**Reading text:**
==*==

Phase II: you save one to disk.

that ScopedPointer<XmlElement> xml(pluginState.state.createXml()); gets saved to a file instead
You also create a cross platform path and save your XMLs with the plugin preset extension of your choice, make a nice menu with submenus following the subfolders etc etc

Phase III: you keep in memory a second version of the ValueTree XML

That’s that magical A/B-ing presets of the big guns VST devs
Every time you to A/B you switch the background XML into the “living XML” and vice versa

Phase IV: world domination …one of the many forms of it : before pushing an XML snapshot into the “living XML” you set up a class that goes through the params and blocks some from changing (the famous “Mix Lock”)

That’s all I can think of ATM - I’m sure there’s a lot more you can do preset-wise starting from the AudioProcessorValueTreeState…

For example the Reaper base64 encoded plugin state data isn’t officially documented and supported for 3rd parties to deal with. It contains other data besides the plugin state itself. So you shouldn’t really use that as a starting point.

Maybe you could add a feature in your plugin that is only active in debug builds that allows you to dump your state data into some form you could for example paste into your source code…?

Thanks. This seems the most reasonable solution. I’ll try it when I have the time.

Keep in mind we’ve been talking of two different things in this thread.

==*==

**Data to examine:**
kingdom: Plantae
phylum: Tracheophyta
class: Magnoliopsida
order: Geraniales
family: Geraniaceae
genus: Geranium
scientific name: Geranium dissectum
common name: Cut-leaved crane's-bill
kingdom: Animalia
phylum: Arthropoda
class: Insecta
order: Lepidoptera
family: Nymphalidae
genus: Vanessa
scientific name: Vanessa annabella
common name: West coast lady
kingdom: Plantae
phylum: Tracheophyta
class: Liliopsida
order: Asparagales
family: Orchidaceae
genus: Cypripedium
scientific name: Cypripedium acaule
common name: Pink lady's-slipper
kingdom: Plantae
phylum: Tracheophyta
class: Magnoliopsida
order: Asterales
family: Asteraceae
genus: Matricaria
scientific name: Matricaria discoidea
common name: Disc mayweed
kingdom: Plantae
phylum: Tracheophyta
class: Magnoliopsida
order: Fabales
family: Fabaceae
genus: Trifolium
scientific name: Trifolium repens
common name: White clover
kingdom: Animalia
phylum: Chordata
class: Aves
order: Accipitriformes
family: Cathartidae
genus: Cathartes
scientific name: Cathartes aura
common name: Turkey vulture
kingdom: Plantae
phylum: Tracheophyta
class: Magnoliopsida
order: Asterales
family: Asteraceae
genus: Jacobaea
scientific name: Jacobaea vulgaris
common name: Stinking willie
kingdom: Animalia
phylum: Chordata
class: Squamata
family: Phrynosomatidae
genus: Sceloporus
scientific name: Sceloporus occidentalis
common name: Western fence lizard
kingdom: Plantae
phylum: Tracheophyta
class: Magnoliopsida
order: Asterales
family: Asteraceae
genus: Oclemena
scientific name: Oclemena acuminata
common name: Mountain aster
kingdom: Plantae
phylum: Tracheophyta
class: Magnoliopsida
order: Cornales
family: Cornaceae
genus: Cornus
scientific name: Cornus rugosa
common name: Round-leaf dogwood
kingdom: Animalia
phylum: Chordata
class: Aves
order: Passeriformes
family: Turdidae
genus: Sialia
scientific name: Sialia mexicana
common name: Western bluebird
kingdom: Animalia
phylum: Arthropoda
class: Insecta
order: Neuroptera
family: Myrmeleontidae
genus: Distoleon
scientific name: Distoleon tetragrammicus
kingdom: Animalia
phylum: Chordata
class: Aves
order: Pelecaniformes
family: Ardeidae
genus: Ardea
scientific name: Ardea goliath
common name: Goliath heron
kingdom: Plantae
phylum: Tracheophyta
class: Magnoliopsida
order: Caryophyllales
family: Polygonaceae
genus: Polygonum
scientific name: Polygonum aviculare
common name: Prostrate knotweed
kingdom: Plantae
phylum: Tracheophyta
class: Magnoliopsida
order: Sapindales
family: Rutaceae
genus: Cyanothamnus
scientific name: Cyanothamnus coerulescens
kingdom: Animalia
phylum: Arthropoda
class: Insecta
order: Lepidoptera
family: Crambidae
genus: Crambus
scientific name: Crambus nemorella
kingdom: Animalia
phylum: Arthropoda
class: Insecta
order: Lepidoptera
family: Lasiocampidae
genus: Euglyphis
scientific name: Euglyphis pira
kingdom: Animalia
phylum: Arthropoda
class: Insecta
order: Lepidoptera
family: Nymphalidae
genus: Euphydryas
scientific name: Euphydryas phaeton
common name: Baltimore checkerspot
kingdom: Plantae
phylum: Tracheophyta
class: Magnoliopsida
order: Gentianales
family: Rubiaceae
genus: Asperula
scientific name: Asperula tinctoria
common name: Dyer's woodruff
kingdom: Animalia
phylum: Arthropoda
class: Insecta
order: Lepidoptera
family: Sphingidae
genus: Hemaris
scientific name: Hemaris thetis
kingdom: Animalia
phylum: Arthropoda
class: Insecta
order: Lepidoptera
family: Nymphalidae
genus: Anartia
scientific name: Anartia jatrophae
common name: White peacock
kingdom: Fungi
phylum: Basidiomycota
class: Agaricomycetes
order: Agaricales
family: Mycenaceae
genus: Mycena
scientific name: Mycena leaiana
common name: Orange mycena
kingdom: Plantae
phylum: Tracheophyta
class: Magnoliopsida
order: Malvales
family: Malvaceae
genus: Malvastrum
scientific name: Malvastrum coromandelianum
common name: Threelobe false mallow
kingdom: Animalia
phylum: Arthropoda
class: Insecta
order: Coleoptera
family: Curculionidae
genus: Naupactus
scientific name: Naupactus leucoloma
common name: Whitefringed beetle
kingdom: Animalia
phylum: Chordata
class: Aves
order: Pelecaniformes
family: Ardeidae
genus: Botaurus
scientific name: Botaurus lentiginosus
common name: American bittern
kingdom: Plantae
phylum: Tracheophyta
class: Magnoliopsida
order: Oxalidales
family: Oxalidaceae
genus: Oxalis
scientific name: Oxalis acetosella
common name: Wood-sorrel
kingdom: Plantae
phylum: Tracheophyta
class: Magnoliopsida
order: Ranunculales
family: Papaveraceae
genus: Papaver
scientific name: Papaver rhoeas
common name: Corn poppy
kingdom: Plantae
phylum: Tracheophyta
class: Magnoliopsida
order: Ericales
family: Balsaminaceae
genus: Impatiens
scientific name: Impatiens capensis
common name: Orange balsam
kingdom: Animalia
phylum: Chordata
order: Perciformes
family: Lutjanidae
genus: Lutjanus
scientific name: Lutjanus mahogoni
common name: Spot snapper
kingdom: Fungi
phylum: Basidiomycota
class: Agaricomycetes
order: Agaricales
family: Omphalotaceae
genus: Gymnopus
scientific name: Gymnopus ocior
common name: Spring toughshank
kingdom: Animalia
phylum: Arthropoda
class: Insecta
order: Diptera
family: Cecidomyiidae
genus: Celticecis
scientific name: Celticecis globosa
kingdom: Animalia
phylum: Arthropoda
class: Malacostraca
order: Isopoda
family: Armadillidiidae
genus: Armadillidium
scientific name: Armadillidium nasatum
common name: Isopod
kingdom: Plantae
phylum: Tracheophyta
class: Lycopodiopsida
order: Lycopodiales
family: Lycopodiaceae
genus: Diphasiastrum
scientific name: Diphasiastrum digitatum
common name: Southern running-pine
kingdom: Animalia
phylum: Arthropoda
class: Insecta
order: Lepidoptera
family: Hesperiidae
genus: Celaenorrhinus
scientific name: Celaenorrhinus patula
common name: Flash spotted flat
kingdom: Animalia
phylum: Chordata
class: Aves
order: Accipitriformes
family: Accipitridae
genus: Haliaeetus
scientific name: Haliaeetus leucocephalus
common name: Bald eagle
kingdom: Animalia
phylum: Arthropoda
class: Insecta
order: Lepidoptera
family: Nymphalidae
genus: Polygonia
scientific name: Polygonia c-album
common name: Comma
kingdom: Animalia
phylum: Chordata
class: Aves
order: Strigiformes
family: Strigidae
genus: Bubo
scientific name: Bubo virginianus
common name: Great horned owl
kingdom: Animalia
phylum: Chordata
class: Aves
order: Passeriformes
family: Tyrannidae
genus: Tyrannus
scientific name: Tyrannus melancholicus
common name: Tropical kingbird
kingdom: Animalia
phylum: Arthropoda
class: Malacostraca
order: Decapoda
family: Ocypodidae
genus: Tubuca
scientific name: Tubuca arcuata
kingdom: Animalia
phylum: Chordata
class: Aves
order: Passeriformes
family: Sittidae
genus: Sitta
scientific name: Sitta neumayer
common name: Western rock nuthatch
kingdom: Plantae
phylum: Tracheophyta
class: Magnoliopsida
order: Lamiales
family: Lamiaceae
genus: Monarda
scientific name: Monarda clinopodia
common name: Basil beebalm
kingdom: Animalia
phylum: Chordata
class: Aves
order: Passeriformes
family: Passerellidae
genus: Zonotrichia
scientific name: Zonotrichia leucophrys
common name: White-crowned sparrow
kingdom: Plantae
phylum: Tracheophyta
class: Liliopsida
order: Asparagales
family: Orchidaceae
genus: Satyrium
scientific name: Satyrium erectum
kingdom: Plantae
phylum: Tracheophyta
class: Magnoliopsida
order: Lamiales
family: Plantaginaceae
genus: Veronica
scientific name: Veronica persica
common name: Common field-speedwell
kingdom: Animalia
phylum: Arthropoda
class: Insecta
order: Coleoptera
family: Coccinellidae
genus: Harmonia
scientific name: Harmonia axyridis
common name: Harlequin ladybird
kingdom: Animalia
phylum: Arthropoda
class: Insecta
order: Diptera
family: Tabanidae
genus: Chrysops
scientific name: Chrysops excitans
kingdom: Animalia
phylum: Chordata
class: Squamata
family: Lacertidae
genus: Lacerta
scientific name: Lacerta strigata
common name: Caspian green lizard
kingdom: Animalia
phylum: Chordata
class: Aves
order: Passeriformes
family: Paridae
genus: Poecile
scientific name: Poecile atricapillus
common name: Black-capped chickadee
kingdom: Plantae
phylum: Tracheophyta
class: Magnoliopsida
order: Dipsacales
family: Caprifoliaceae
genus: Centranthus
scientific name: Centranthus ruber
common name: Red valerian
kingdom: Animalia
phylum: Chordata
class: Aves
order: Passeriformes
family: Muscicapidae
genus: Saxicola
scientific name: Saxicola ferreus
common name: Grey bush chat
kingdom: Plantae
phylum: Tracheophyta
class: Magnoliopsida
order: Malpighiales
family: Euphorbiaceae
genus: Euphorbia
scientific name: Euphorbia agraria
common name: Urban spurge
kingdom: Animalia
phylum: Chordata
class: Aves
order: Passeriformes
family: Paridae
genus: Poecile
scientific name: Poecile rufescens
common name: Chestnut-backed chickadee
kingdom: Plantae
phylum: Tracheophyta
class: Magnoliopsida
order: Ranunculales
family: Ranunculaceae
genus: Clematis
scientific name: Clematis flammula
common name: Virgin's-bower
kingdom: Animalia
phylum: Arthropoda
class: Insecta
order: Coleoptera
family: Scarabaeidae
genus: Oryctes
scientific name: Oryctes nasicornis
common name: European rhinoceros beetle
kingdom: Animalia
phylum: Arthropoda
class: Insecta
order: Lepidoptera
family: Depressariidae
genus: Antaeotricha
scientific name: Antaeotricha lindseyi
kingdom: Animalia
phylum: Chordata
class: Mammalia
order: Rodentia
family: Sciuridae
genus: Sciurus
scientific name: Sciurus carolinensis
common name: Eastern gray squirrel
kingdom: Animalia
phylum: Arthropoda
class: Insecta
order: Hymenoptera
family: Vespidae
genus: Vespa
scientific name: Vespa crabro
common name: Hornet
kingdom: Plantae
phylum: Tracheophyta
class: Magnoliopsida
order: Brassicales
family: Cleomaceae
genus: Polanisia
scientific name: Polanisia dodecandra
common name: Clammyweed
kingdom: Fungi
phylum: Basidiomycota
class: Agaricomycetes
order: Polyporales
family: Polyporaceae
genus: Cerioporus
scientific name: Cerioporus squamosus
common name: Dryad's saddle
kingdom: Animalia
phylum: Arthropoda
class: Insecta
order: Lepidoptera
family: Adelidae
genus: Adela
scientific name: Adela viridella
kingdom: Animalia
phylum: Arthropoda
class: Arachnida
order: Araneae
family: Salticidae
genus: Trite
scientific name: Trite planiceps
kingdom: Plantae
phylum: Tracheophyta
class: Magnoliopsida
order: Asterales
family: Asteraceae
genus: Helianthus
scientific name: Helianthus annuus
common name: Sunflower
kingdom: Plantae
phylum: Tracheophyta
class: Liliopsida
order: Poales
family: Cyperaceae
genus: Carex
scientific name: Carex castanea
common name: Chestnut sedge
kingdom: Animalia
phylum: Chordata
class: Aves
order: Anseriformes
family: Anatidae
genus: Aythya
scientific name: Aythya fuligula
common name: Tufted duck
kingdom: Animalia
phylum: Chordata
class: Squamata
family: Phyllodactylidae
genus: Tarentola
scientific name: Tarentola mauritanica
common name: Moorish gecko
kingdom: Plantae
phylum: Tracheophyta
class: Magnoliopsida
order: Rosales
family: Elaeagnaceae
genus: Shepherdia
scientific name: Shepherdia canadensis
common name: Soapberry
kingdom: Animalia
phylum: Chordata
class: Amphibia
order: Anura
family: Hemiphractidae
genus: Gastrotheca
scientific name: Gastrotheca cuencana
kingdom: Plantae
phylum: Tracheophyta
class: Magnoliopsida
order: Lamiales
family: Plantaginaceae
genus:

==*==

**Explore the material:**
**a.** Decide whether each statement below agrees with the preset discussion, answering yes or no and quoting the words of the text that settle it.
(i) The Reaper base64 encoded plugin state data is officially documented for third parties.
(ii) In Phase III, a second version of the ValueTree XML is kept in memory.
(iii) The suggested feature for dumping state data would also be active in release builds.
**b.** Write out everything in the preset discussion from "Phase IV: world" down to "your source code…?".

**Answers for each item:**
**a.**
(i) No: "isn’t officially documented and supported for 3rd parties to deal with"
(ii) Yes: "you keep in memory a second version of the ValueTree XML"
(iii) No: "only active in debug builds"

**b.**
Phase IV: world domination …one of the many forms of it : before pushing an XML snapshot into the “living XML” you set up a class that goes through the params and blocks some from changing (the famous “Mix Lock”)

That’s all I can think of ATM - I’m sure there’s a lot more you can do preset-wise starting from the AudioProcessorValueTreeState…

For example the Reaper base64 encoded plugin state data isn’t officially documented and supported for 3rd parties to deal with. It contains other data besides the plugin state itself. So you shouldn’t really use that as a starting point.

Maybe you could add a feature in your plugin that is only active in debug builds that allows you to dump your state data into some form you could for example paste into your source code…?